**PAGE EXTRACT**

+++

Speaking the faith

Daily Reading for February 14 • Cyril, Monk, and Methodius, Bishop, Missionaries to the Slavs, 869, 885

Even before Prince Ratislav’s request for Byzantines to counter the influence of Frankish clergy operating in his territories, the brothers had embarked on an enterprise of great significance for the future: they devised an alphabet in which Slav language usage could be accurately conveyed. It was given the name Glagolitic, from an Old Slav word for “sound” or “verb.” Constantine and Methodius did more than create a method of writing, because they also put a great deal of thought into creating an abstract vocabulary out of Greek words which could be used to express the concepts which lie behind Christianity. The Glagolitic alphabetic system is to say the least idiosyncratic, with only surreal resemblances to any other alphabetic form in existence, and . . . another scholar devised a simpler alphabetic system, much more closely modeled on the uncial forms of the Greek alphabet. It was named Cyrillic, in honour of Constantine, but in reference to the monastic name he adopted right at the end of his life, Cyril. That was an adroit piece of homage, which apart from the graceful tribute it embodied no doubt eased the new alphabet’s acceptance in place of the holy pioneer’s less user-friendly script.

Glagolitic did have a long-term survival, but mainly in relation to Slavonic liturgical texts. . . . Both alphabets were specifically intended to promote the Christian faith. They and the Christianized Slavonic language which they represented were to be used not simply to produce translations of the Bible and of theologians from the earlier centuries of the Church, but with a much more innovative and controversial purpose. They made it possible to create a liturgy in the Slavonic language, translating it from the Greek rite of St. John Chrysostom with which the brothers Constantine and Methodios were familiar. This was a direct challenge to the Frankish priests working in Moravia, who were leading their congregations in worship as they would do in their own territories, in Latin.

Although there was clear East-West confrontation in the Moravian mission, there was a significant contrast with the Bulgarian situation, thanks to the diplomatic abilities of Constantine and Methodios. They were not themselves priests, and they deliberately set out to integrate their mission (albeit on their own terms) with the Church in Rome, seeking ordination for some of their followers from the Pope. While journeying to Rome, they attempted in Venice to defend their construction of a vernacular Slavonic liturgy, in a debate of which a rather partisan version survives in the Life of Constantine. Opponents objected that there were “only three tongues worthy of praising God in the Scriptures, Hebrew, Greek and Latin,” on the grounds that these were the three languages affixed to Christ’s cross. “Falls not God’s rain upon all equally? And shines not the sun also upon all?” retorted Constantine.

From Christianity: The First Three Thousand Years by Diarmaid MacCulloch (New York: Viking, 2009).

+++

**DATA PROVIDED**
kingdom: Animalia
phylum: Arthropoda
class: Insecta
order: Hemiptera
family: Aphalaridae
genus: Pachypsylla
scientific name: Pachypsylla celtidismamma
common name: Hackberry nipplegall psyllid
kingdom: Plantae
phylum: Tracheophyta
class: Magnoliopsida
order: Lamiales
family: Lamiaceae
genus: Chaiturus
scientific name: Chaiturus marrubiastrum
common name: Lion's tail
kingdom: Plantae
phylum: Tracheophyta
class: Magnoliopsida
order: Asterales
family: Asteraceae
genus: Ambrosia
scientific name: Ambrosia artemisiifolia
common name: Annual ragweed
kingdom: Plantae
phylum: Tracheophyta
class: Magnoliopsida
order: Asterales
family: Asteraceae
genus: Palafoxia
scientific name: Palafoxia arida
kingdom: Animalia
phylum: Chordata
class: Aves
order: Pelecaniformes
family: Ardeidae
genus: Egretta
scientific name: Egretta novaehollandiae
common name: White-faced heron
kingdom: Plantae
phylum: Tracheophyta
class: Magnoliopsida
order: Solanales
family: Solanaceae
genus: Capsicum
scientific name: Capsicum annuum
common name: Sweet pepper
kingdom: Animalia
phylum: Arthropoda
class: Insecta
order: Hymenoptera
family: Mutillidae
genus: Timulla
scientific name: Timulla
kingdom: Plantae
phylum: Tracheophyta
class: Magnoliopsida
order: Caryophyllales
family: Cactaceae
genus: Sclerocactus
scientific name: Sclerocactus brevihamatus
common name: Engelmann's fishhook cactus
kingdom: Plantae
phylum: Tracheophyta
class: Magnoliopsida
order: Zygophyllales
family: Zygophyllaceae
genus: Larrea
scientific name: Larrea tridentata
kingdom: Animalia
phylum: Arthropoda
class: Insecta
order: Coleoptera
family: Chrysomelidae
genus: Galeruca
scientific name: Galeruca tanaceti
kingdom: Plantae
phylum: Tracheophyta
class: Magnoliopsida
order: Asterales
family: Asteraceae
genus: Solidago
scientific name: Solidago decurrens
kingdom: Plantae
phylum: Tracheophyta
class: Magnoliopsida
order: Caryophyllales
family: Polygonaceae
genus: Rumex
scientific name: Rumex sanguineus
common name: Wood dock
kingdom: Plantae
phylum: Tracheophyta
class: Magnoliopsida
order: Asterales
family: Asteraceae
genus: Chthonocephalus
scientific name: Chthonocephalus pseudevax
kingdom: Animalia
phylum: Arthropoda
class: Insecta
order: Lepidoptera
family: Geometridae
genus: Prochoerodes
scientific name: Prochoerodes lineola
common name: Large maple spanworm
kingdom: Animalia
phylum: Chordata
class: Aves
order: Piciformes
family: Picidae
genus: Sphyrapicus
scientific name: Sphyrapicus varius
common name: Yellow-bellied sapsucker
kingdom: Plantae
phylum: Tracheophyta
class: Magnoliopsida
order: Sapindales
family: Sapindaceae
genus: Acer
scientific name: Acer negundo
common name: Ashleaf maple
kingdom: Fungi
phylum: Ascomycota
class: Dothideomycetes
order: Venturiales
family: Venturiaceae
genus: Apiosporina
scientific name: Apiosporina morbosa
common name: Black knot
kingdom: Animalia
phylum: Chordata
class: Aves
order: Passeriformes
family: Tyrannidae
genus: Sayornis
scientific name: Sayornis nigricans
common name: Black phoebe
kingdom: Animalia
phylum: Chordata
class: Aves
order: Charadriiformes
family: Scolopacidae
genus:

+++

**ASSIGNMENT A**
In the daily reading, what is the name Glagolitic said to come from?
**ASSIGNMENT B**
From the daily reading, extract the passage that starts at the words "Glagolitic did have" and stops after the words "territories, in Latin.".
Nothing in the rows is needed here.

**ANSWER BOX A**
It comes from an Old Slav word for "sound" or "verb."

**ANSWER BOX B**
Glagolitic did have a long-term survival, but mainly in relation to Slavonic liturgical texts. . . . Both alphabets were specifically intended to promote the Christian faith. They and the Christianized Slavonic language which they represented were to be used not simply to produce translations of the Bible and of theologians from the earlier centuries of the Church, but with a much more innovative and controversial purpose. They made it possible to create a liturgy in the Slavonic language, translating it from the Greek rite of St. John Chrysostom with which the brothers Constantine and Methodios were familiar. This was a direct challenge to the Frankish priests working in Moravia, who were leading their congregations in worship as they would do in their own territories, in Latin.